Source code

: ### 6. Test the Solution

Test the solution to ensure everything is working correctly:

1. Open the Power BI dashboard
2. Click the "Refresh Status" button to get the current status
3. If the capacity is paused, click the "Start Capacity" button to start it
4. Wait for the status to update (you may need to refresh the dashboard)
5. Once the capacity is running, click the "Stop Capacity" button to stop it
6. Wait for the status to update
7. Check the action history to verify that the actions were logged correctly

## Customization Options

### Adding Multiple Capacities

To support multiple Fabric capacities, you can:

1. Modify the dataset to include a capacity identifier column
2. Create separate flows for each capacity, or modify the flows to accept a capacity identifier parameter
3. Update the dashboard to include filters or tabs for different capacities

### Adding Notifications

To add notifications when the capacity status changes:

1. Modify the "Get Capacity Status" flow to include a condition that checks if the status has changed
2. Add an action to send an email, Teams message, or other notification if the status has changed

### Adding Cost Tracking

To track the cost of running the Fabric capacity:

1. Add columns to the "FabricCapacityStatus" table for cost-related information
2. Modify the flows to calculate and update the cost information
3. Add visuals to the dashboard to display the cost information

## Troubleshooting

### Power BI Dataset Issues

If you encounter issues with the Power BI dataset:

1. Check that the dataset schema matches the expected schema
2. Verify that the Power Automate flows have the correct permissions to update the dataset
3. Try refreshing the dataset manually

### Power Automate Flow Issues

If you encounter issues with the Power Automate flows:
# # #
_Goal of the exercise_. Convert every line of the listing above into a numbered list, one entry per line, leaving out the blank lines.

_Your solution_.
1. Source code
2. : ### 6. Test the Solution
3. Test the solution to ensure everything is working correctly:
4. 1. Open the Power BI dashboard
5. 2. Click the "Refresh Status" button to get the current status
6. 3. If the capacity is paused, click the "Start Capacity" button to start it
7. 4. Wait for the status to update (you may need to refresh the dashboard)
8. 5. Once the capacity is running, click the "Stop Capacity" button to stop it
9. 6. Wait for the status to update
10. 7. Check the action history to verify that the actions were logged correctly
11. ## Customization Options
12. ### Adding Multiple Capacities
13. To support multiple Fabric capacities, you can:
14. 1. Modify the dataset to include a capacity identifier column
15. 2. Create separate flows for each capacity, or modify the flows to accept a capacity identifier parameter
16. 3. Update the dashboard to include filters or tabs for different capacities
17. ### Adding Notifications
18. To add notifications when the capacity status changes:
19. 1. Modify the "Get Capacity Status" flow to include a condition that checks if the status has changed
20. 2. Add an action to send an email, Teams message, or other notification if the status has changed
21. ### Adding Cost Tracking
22. To track the cost of running the Fabric capacity:
23. 1. Add columns to the "FabricCapacityStatus" table for cost-related information
24. 2. Modify the flows to calculate and update the cost information
25. 3. Add visuals to the dashboard to display the cost information
26. ## Troubleshooting
27. ### Power BI Dataset Issues
28. If you encounter issues with the Power BI dataset:
29. 1. Check that the dataset schema matches the expected schema
30. 2. Verify that the Power Automate flows have the correct permissions to update the dataset
31. 3. Try refreshing the dataset manually
32. ### Power Automate Flow Issues
33. If you encounter issues with the Power Automate flows:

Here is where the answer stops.